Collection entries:
=== Begin Enclosure ===
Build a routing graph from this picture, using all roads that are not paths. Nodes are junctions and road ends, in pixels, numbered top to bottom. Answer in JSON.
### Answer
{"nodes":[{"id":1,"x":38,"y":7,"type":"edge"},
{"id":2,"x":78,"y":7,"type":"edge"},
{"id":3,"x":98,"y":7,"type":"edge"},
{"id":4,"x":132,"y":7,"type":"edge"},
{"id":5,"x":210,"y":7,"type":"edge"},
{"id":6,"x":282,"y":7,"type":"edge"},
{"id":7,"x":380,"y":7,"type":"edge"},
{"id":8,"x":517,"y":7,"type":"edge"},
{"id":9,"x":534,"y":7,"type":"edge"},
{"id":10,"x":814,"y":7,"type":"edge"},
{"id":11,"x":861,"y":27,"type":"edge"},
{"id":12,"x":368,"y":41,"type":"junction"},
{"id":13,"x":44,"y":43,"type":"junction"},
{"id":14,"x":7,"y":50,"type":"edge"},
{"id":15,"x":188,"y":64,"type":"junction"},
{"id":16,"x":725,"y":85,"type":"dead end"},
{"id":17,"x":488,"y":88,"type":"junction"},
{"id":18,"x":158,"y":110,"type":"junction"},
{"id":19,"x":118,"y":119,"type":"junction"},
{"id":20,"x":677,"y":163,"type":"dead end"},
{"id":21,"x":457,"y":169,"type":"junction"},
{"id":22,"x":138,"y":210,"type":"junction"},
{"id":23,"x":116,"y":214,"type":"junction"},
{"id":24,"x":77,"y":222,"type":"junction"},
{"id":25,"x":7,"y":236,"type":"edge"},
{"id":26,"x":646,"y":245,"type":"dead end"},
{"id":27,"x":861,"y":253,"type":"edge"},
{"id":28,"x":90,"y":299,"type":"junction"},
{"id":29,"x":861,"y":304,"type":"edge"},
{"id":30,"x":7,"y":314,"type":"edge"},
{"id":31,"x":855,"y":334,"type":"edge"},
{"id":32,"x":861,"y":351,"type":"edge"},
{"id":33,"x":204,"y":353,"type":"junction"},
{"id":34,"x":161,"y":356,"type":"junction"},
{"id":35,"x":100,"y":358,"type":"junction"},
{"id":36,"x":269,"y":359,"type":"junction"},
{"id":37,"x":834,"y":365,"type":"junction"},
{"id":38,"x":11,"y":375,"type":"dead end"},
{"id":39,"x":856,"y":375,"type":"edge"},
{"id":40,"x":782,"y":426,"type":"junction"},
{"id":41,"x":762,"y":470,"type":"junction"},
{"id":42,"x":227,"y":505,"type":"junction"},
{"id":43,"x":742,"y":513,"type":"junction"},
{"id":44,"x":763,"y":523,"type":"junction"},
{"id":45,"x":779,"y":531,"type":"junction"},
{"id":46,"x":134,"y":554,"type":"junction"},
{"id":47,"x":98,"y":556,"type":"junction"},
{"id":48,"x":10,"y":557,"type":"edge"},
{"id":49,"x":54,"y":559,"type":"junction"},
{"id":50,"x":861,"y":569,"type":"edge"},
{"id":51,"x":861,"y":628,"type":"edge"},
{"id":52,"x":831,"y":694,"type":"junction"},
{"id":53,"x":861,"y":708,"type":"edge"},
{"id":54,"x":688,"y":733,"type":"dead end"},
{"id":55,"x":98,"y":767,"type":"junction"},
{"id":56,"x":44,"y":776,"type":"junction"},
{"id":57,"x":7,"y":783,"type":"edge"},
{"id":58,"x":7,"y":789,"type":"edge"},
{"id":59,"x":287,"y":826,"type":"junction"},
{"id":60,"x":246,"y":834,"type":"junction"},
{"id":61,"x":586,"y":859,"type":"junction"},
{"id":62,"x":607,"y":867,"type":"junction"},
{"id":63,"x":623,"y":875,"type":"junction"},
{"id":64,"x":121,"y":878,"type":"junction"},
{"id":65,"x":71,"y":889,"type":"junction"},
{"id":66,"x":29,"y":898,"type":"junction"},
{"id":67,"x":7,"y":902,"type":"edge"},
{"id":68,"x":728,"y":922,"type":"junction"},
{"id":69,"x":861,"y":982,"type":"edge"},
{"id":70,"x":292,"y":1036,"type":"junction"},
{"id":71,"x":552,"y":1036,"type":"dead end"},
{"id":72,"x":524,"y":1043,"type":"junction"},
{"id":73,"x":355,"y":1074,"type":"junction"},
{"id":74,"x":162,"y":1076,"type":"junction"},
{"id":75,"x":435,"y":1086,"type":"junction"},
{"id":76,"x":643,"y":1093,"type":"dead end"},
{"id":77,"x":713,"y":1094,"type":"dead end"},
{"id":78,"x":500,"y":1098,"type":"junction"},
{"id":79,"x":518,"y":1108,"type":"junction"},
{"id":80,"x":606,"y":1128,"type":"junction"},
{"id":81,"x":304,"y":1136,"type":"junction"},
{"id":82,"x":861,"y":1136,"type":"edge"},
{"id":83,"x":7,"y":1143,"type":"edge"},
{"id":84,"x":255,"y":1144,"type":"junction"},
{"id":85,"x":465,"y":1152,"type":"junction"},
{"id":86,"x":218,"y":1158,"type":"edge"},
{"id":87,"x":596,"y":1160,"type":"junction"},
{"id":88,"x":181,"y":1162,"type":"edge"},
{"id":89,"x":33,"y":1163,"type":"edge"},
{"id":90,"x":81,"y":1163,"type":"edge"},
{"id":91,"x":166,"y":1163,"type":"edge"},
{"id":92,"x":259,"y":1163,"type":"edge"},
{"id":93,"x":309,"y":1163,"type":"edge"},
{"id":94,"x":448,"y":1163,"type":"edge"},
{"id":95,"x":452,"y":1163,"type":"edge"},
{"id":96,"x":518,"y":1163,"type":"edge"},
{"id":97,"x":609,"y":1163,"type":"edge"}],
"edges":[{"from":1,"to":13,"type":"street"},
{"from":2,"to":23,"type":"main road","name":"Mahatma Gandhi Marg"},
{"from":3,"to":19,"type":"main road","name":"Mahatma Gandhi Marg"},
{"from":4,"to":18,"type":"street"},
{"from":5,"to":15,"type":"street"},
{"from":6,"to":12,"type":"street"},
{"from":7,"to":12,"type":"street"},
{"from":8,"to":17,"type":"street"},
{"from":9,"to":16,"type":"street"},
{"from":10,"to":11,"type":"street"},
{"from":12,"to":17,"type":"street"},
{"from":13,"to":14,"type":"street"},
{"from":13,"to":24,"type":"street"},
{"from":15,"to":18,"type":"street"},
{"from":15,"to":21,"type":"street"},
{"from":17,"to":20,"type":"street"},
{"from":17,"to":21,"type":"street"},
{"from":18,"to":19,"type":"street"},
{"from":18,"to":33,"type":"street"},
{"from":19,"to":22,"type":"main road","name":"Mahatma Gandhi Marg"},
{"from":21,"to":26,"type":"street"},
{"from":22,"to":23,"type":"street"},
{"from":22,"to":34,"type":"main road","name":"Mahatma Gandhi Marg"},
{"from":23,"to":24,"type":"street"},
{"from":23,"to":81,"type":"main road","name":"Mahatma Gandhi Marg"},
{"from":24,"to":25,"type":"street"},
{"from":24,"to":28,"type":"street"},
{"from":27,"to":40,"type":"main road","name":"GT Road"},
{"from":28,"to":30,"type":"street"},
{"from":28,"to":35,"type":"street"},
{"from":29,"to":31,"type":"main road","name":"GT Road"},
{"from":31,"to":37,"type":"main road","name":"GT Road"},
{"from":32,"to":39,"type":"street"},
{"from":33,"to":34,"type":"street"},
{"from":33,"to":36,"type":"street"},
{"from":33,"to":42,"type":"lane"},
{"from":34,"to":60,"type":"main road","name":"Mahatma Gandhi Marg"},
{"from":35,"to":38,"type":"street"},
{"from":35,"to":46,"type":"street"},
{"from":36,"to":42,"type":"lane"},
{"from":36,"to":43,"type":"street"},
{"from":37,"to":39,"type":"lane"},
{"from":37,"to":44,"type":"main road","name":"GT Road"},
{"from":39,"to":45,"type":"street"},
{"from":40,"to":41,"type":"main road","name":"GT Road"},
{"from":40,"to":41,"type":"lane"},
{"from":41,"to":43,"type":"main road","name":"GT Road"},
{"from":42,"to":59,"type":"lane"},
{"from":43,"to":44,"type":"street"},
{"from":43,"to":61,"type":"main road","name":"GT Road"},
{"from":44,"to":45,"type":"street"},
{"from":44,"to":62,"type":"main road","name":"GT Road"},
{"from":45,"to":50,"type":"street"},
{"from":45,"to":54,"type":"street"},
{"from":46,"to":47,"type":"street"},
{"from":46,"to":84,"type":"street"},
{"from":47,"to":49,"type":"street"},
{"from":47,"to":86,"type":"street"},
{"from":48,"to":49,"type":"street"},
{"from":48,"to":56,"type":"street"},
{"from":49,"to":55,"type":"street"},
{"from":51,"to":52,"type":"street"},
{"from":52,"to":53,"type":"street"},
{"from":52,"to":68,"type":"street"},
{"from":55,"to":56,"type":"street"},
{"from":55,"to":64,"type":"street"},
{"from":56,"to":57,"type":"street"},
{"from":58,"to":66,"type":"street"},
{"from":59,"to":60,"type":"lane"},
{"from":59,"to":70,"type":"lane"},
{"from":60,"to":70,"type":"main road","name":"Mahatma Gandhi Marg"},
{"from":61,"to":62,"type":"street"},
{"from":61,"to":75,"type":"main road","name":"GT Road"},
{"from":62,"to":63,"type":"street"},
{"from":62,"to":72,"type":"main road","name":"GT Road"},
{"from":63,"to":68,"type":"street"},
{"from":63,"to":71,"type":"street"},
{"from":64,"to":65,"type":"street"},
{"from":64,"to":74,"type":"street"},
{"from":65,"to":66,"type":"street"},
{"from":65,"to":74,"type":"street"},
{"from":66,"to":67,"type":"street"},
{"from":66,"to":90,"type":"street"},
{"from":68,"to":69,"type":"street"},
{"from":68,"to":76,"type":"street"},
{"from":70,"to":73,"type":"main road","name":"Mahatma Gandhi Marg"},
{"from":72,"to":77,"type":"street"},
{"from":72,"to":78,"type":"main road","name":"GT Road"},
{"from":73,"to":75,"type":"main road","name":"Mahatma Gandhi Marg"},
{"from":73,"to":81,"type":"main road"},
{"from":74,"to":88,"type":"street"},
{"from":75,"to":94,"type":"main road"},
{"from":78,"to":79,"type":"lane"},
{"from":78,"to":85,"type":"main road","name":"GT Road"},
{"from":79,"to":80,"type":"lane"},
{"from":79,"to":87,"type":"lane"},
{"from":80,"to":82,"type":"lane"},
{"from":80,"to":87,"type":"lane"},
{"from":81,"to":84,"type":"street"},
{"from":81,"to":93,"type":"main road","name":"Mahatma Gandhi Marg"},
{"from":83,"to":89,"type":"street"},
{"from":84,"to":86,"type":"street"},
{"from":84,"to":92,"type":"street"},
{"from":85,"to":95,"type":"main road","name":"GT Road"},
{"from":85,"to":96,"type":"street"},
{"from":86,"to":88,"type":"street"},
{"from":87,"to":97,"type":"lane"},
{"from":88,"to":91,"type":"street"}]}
=== End Enclosure ===
Activity:
In the entries above, find lines with "Marg" and copy each.

Answer space:
{"from":2,"to":23,"type":"main road","name":"Mahatma Gandhi Marg"},
{"from":3,"to":19,"type":"main road","name":"Mahatma Gandhi Marg"},
{"from":19,"to":22,"type":"main road","name":"Mahatma Gandhi Marg"},
{"from":22,"to":34,"type":"main road","name":"Mahatma Gandhi Marg"},
{"from":23,"to":81,"type":"main road","name":"Mahatma Gandhi Marg"},
{"from":34,"to":60,"type":"main road","name":"Mahatma Gandhi Marg"},
{"from":60,"to":70,"type":"main road","name":"Mahatma Gandhi Marg"},
{"from":70,"to":73,"type":"main road","name":"Mahatma Gandhi Marg"},
{"from":73,"to":75,"type":"main road","name":"Mahatma Gandhi Marg"},
{"from":81,"to":93,"type":"main road","name":"Mahatma Gandhi Marg"},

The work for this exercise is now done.